In Illinois, if the nominee of an unqualified party polls at least 5%, the party becomes ballot-qualified for that office for the next election (except the rule doesn’t work in years which end in zero, such as 2010). This year, the Green Party polled over 5% in two Illinois districts, so the party is automatically on the ballot in 2014 for those two races. Nancy Wade polled 5.7% in the 5th district, and Paula Bradshaw polled 5.6% in the 12th district.
Other than these districts in Illinois, the Green Party does not seem to have gained status as a “party” in any state as a result of the 2012 election returns. It lost qualified status in Arkansas, Massachusetts, Tennessee, and Utah.

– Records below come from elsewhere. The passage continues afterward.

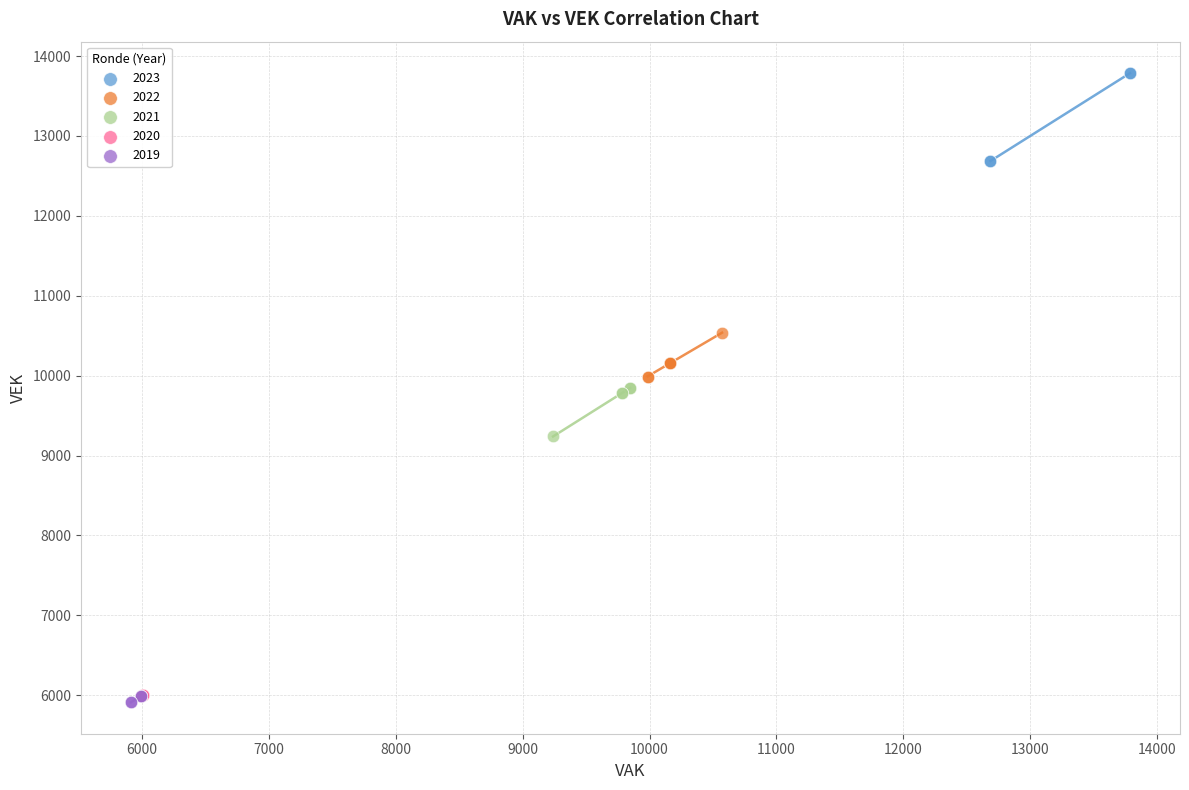

Which series contains the highest Y value?

2023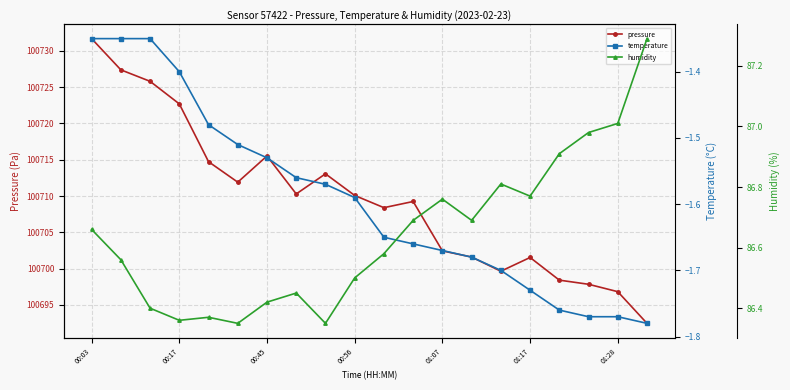

What is the lowest value of the pressure series?

100692.5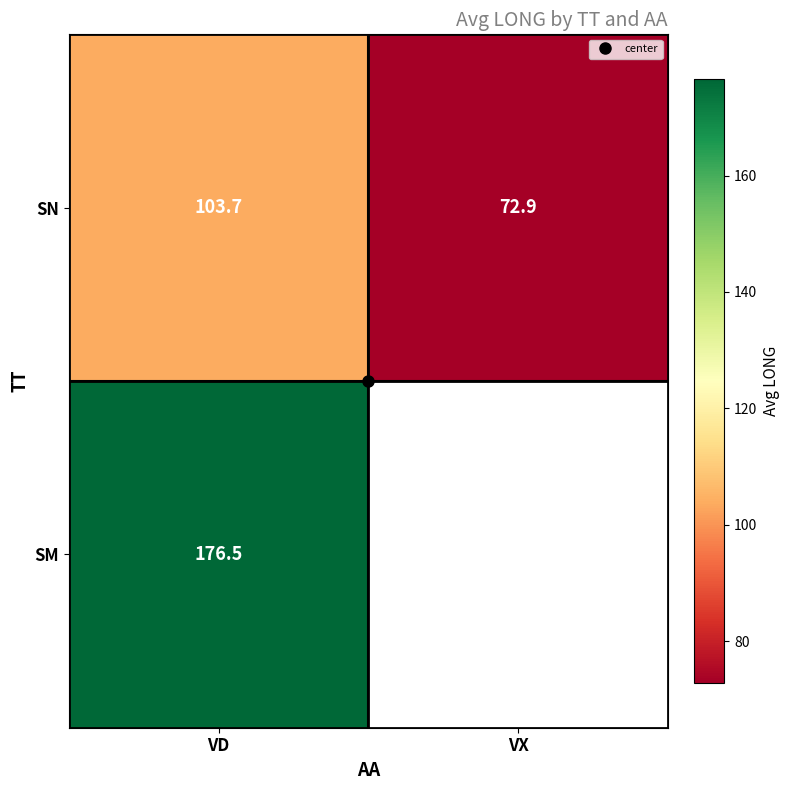

True or false: SN has a value of 72.9 at VX.

True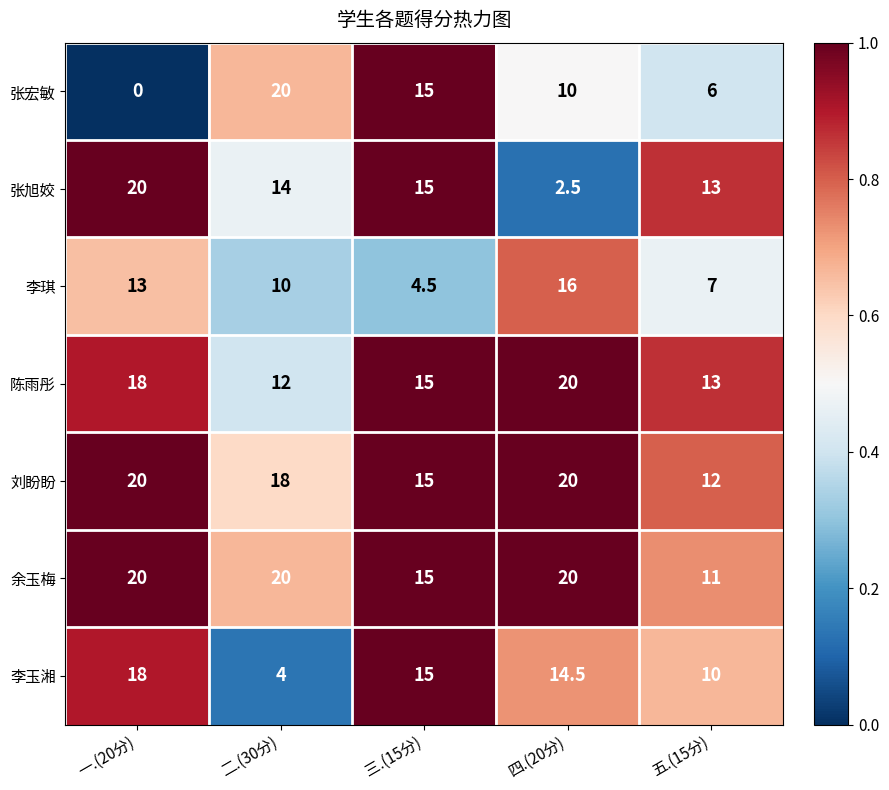

List the labels in order of 李琪 value, smallest first.

三.(15分), 五.(15分), 二.(30分), 一.(20分), 四.(20分)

The Libertarian Party lost qualified status in Arkansas, Hawaii, and North Dakota. Arkansas parties lose ballot status every two years if they don’t poll as much as 3% for the office at the top of the ballot (president in presidential years and governor in midterm years). The Libertarian Party lost ballot status in Hawaii because Hawaii has a very strange law that says, once a party has been on the ballot for three elections in a row, then it is on the ballot for the next five elections as well. The Libertarian Party has used up its five “free” elections and will now need to petition in 2014, 2016, and 2018 in order to get another “free” ten years. Or it could conceivably petition in 2014 and then meet the vote test, which is 2% for all the State Senate races, or 4% for all the State House races, of 10% for either U.S. House seat or a statewide office.
Well that’s really nice for the Greens in those two districts. Too bad that state wide they only got 0.6% for Jill Stein despite having potential rival Socialist and Justice parties kicked off the ballot.
Great work Rob Sherman and Andy Finko.